The two things that have helped me most in my career are the variety of professional experiences I’ve had and my strong support network.
On professional experiences I’ve held roles ranging from strategy to marketing to sales and even product management. With each new role I grew my skillset, honed my abilities as a manager and developed my leadership style. Each time I took a new job I started at the bottom of the learning curve, I made mistakes and I learned from them. Today, as the General Manager of a technology business, I use lessons every day from at least one of my previous roles.
I’ve also been incredibly fortunate to have a strong support network – from mentors to friends to my spouse. One mentor pushed me to take the leap from marketing to sales, convincing me that if I ever wanted to run a business, I needed sales experience. I didn’t have confidence that I’d succeed, and he helped me get comfortable with the risk and stuck with me as I learned this new trade. My spouse has also supported me every step of my professional career. In the early years of motherhood, I was worried that I couldn’t be a great mom and a professional at the same time. He helped me reconcile the two and understand that I had an inner desire to do both, and that we could make it work as a family.
What qualities do you feel are critical in a leader?
Great leaders know how to build strong, diverse teams and create environments in which the team members solve problems together. Great leaders know that they don’t have all the answers, and they have the confidence that their team, given time, will come up with the best solutions possible.  I’ve seen leaders build talented teams only to micro-manage and put themselves in the middle of all decisions, effectively preventing the team itself from performing well.
Leaders must also be optimists and create energy for their team. I love the Colin Powell quote “perpetual optimism is a force multiplier”. By having a compelling vision, radiating positive energy, and listening well, leaders attract talented people to their team or their cause. At the end of the day, people want to follow people they believe in and be part of an environment where they can do their best work.
What’s one fear that you’ve had to overcome in your career; how did you do it?

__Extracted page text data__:
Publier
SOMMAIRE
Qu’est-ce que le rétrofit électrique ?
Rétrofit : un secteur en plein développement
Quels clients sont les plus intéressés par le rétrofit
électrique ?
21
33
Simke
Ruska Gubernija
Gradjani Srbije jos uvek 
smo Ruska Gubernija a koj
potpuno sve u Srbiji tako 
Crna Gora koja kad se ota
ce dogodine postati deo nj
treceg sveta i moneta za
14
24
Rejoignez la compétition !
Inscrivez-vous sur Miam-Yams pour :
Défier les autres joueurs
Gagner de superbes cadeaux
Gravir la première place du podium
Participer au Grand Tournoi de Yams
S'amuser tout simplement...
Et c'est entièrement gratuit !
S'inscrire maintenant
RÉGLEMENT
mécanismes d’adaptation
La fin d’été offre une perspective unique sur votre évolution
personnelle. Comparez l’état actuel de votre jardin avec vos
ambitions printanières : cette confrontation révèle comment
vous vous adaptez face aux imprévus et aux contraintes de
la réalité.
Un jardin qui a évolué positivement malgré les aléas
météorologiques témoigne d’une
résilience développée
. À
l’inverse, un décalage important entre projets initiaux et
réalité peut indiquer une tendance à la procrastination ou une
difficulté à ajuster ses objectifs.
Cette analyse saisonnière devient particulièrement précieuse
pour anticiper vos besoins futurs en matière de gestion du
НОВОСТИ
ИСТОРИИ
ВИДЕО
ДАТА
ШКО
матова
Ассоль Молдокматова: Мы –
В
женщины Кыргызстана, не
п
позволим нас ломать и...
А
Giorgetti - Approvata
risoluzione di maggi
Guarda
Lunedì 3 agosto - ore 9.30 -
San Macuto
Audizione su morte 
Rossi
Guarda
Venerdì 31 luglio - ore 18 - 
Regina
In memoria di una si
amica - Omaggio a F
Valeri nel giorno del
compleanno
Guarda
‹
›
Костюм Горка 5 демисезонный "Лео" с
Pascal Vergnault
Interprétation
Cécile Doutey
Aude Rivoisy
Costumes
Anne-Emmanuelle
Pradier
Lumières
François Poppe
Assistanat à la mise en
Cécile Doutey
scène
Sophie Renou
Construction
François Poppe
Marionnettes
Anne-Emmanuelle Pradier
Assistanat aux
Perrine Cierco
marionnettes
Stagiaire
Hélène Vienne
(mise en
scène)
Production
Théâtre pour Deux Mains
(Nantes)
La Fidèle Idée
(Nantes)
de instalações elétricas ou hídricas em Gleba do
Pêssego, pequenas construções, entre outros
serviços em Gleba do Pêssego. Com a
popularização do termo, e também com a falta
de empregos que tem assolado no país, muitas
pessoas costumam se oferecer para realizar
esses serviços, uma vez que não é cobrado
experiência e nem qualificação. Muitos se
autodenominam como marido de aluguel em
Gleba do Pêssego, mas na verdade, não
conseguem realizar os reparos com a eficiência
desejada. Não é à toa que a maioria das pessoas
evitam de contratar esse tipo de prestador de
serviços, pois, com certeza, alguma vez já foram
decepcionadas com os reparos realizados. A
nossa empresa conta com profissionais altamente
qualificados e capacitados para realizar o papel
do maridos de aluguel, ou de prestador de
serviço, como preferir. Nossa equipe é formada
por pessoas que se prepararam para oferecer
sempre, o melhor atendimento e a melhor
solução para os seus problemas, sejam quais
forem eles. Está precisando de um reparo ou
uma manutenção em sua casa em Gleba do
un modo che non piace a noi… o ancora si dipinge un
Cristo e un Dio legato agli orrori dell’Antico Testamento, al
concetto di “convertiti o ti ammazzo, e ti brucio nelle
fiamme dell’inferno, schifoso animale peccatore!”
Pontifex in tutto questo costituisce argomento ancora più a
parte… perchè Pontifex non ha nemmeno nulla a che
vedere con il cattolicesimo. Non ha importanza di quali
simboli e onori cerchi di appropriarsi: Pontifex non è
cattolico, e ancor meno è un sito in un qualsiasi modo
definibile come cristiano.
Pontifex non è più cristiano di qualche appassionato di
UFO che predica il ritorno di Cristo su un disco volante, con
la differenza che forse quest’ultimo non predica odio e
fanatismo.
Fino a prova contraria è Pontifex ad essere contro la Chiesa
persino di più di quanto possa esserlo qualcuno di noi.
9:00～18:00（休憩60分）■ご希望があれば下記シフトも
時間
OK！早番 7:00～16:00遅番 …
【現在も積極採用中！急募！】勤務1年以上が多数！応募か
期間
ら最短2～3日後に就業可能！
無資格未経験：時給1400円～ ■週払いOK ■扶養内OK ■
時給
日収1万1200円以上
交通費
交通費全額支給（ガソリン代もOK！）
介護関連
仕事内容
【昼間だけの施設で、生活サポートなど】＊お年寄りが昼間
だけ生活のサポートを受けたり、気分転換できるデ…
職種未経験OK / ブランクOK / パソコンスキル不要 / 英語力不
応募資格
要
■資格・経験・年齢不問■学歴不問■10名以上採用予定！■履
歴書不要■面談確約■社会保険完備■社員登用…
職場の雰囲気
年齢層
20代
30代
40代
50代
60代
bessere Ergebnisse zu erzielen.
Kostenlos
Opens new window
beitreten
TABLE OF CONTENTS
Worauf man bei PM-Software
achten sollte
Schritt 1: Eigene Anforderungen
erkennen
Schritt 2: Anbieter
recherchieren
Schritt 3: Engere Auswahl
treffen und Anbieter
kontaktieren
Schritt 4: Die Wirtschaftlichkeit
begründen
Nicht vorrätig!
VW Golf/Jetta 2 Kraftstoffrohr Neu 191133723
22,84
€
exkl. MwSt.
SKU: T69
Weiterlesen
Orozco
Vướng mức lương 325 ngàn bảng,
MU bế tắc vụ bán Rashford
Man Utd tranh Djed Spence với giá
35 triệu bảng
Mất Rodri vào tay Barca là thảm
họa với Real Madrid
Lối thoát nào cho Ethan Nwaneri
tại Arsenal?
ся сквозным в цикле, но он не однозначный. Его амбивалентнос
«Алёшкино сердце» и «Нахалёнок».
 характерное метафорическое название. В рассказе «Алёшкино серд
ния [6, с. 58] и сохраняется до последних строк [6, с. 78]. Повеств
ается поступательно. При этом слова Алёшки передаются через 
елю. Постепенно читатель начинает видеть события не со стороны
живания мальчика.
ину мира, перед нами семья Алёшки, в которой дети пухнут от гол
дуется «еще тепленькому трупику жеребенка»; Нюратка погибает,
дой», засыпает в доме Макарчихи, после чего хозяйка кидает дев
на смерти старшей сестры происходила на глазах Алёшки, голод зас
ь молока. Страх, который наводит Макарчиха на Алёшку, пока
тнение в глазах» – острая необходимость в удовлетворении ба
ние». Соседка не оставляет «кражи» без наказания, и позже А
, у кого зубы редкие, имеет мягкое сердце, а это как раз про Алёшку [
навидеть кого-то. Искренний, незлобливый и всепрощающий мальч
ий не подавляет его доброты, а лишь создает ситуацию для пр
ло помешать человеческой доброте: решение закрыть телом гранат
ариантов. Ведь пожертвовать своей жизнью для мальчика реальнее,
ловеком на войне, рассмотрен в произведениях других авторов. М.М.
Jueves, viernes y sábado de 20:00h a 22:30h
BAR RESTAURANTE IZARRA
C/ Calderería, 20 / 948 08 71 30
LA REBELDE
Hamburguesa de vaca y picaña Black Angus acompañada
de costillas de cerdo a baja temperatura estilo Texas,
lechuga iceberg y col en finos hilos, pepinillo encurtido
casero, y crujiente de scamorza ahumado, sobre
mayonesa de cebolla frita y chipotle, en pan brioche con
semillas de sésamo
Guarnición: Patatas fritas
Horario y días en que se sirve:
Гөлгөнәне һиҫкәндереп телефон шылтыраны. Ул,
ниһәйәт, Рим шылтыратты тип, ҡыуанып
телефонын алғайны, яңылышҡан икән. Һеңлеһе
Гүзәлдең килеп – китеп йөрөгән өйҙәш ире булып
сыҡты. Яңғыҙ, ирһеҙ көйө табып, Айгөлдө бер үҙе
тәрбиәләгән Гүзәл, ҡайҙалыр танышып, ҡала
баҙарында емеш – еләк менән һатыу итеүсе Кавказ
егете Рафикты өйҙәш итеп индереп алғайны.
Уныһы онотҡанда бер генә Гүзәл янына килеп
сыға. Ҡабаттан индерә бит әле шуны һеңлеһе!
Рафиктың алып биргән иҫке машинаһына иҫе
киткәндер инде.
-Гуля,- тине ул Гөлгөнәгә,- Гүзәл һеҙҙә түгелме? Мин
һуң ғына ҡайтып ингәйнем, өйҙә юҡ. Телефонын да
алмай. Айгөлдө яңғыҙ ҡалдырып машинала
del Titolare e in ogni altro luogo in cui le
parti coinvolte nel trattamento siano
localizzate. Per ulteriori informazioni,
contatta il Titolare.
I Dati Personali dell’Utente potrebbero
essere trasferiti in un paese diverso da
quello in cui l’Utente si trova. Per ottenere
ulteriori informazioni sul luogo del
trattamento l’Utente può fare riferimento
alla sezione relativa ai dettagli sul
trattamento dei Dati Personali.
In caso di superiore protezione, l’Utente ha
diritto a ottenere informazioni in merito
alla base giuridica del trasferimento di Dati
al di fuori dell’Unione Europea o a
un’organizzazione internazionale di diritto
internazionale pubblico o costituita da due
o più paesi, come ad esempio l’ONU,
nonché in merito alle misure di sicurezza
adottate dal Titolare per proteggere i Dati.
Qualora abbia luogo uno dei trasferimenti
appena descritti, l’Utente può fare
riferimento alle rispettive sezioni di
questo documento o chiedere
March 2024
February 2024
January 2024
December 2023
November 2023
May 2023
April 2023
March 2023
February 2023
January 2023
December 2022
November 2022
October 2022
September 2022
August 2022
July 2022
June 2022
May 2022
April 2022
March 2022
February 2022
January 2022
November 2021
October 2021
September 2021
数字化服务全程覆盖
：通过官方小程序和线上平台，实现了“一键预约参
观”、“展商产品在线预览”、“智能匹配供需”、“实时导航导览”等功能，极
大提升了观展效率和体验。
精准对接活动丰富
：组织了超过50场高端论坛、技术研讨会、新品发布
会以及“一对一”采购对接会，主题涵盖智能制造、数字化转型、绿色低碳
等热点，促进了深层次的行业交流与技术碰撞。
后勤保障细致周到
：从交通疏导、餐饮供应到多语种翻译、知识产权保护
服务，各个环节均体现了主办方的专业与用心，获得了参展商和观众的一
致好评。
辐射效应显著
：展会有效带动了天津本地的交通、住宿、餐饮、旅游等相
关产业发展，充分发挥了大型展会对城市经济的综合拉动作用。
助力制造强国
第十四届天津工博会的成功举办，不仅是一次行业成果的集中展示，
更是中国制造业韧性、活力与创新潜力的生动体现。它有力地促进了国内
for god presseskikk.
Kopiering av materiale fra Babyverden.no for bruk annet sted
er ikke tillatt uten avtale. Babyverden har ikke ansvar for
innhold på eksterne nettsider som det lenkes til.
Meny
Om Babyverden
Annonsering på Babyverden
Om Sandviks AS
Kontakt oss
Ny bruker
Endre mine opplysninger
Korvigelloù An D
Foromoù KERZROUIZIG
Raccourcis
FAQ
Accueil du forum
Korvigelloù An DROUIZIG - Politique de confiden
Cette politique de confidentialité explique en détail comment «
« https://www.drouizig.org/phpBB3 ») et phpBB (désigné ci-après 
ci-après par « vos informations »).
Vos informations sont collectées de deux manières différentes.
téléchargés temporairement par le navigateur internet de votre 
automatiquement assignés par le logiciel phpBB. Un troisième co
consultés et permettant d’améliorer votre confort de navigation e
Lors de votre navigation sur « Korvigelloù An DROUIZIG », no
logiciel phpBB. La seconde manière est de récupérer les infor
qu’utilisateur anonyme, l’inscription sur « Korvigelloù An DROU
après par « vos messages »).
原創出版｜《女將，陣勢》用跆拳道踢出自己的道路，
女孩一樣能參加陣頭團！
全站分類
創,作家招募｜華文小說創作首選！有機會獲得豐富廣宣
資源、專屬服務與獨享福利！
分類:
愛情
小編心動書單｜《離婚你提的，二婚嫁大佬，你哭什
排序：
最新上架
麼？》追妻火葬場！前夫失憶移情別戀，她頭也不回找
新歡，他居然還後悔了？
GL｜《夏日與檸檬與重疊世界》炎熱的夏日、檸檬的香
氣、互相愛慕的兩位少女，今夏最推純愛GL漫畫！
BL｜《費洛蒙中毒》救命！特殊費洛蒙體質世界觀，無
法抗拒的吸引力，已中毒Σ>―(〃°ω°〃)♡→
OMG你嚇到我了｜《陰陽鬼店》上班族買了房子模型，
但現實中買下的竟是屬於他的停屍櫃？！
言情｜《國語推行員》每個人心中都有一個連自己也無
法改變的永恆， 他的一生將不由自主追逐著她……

__ACTIVITY A__:
In the career and leadership passage, what role does the speaker hold today?
__ACTIVITY B__:
Pick up the career and leadership passage after its last sentence and keep writing.
The listing of extracted page text data isn't needed for anything here.

__WRITTEN ANSWER A__:
General Manager of a technology business.

__WRITTEN ANSWER B__:
What I’ve had to overcome is that voice in my head that plants seeds of doubt and that keeps me from speaking up for fear of being wrong. When I was the most junior person in the room I was intimidated by others, and I thought that my lack of experience meant that my perspective was less valuable. Then as I became more experienced I often found myself to be one of the few (or the only) women in the room. I now realize that being in the minority makes it even more important that I speak up, as I’ll likely have a different perspective from others and that by bringing this diverse perspective I can help the whole team make better decisions. I’ve also become much more comfortable with debate and challenge, having confidence that healthy debates lead to better solutions.
What’s the best advice you’ve ever received?
Go where there is growth – that is where there will always be opportunity to move up, to take new challenges, etc. Whether it is choosing an industry or a team, it is always easier to accelerate if you are in a fast-growing environment.
How can women support other women in STEM careers?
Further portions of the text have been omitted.